# What is expected
The reply is to contain the full listing, repeated exactly, with pictures left out.
::: Supplied records
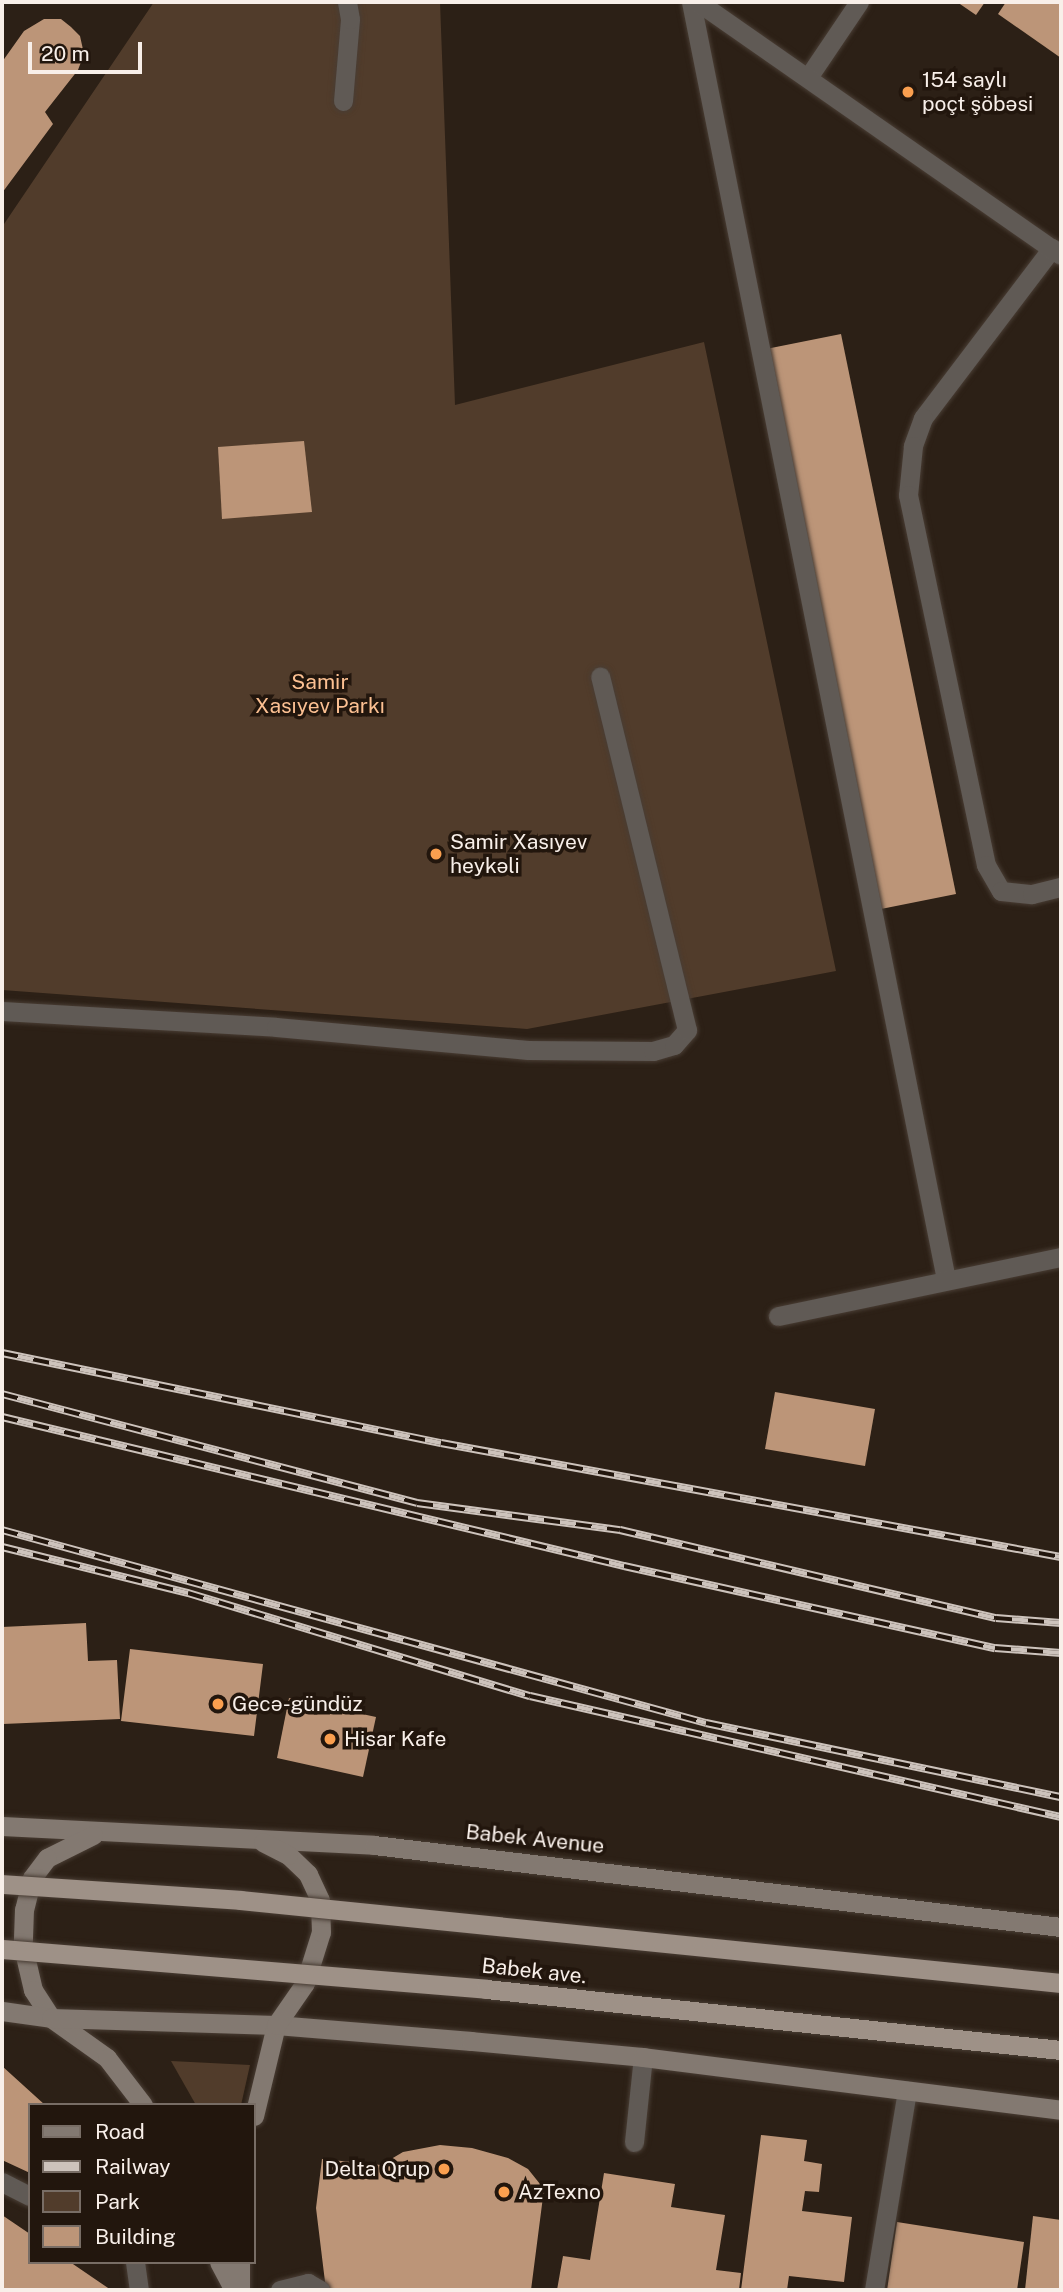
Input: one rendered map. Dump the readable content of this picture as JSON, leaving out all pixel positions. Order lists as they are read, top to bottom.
{
  "streets": {
    "main road": ["Babek Avenue", "Babek ave."]
  },
  "parks": ["Samir Xasıyev Parkı"],
  "places": [
    "154 saylı poçt şöbəsi",
    "Samir Xasıyev heykəli",
    "Gecə-gündüz",
    "Hisar Kafe",
    "Delta Qrup",
    "AzTexno"
  ],
  "legend": [
    "Road",
    "Railway",
    "Park",
    "Building"
  ],
  "scale_bar": "20 m"
}
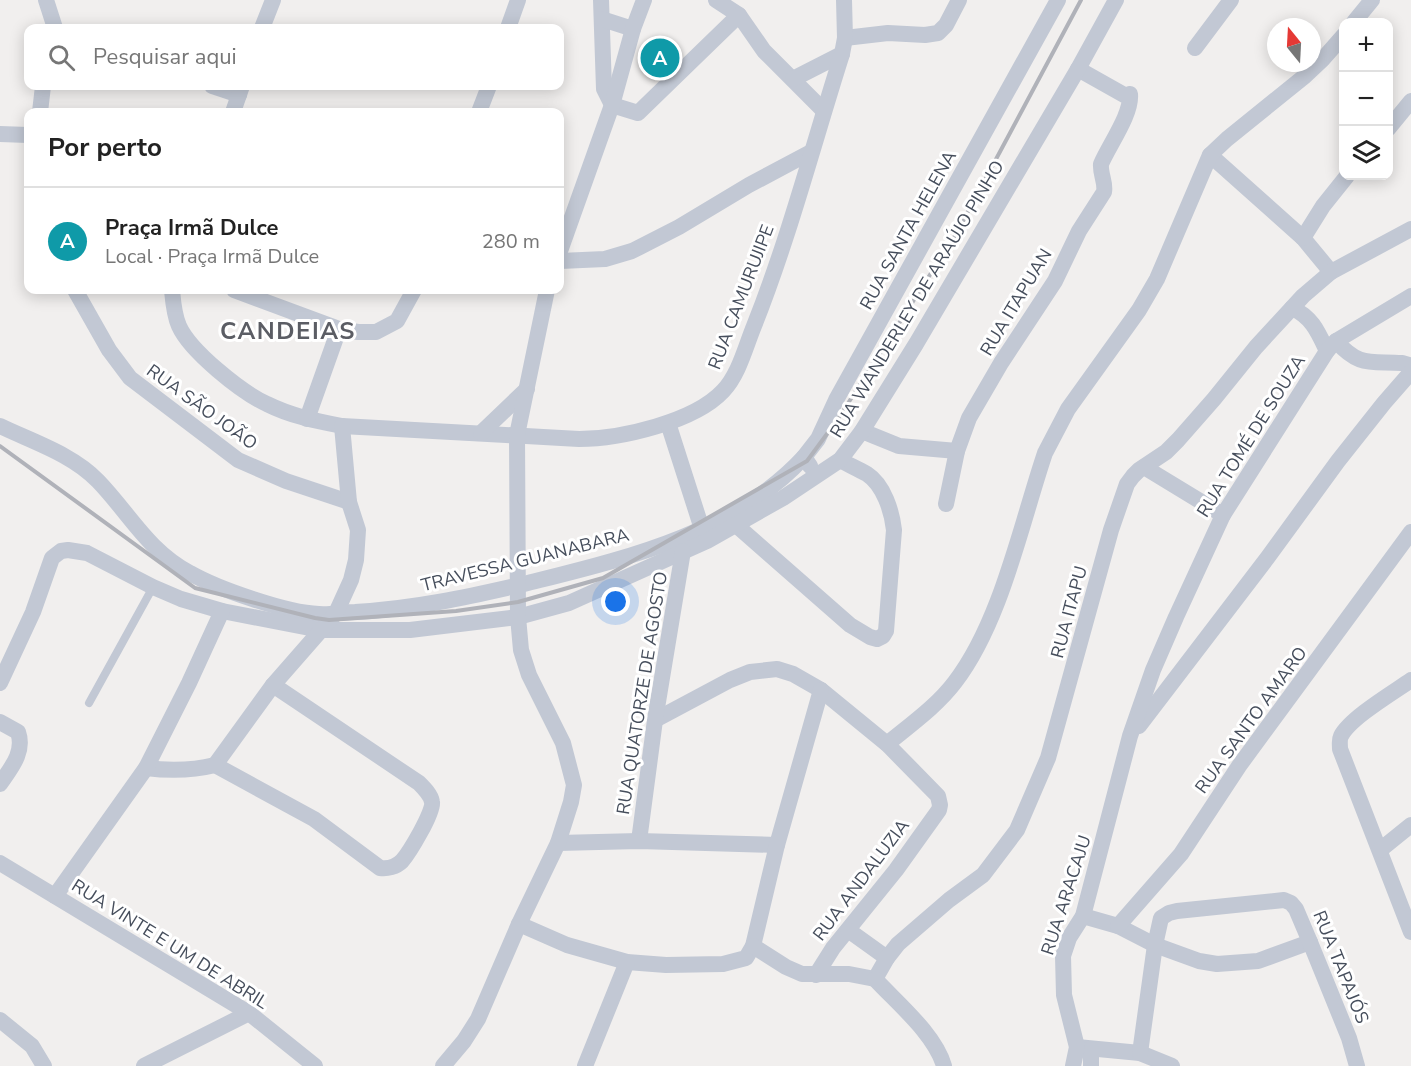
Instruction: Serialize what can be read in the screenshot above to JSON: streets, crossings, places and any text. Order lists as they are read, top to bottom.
::::::
# Final answer
Input: one rendered map. Dump the readable content of this picture as JSON, leaving out all pixel positions. Order lists as they are read, top to bottom.
{
  "streets": {
    "main road": ["Babek Avenue", "Babek ave."]
  },
  "parks": ["Samir Xasıyev Parkı"],
  "places": [
    "154 saylı poçt şöbəsi",
    "Samir Xasıyev heykəli",
    "Gecə-gündüz",
    "Hisar Kafe",
    "Delta Qrup",
    "AzTexno"
  ],
  "legend": [
    "Road",
    "Railway",
    "Park",
    "Building"
  ],
  "scale_bar": "20 m"
}
Instruction: Serialize what can be read in the screenshot above to JSON: streets, crossings, places and any text. Order lists as they are read, top to bottom.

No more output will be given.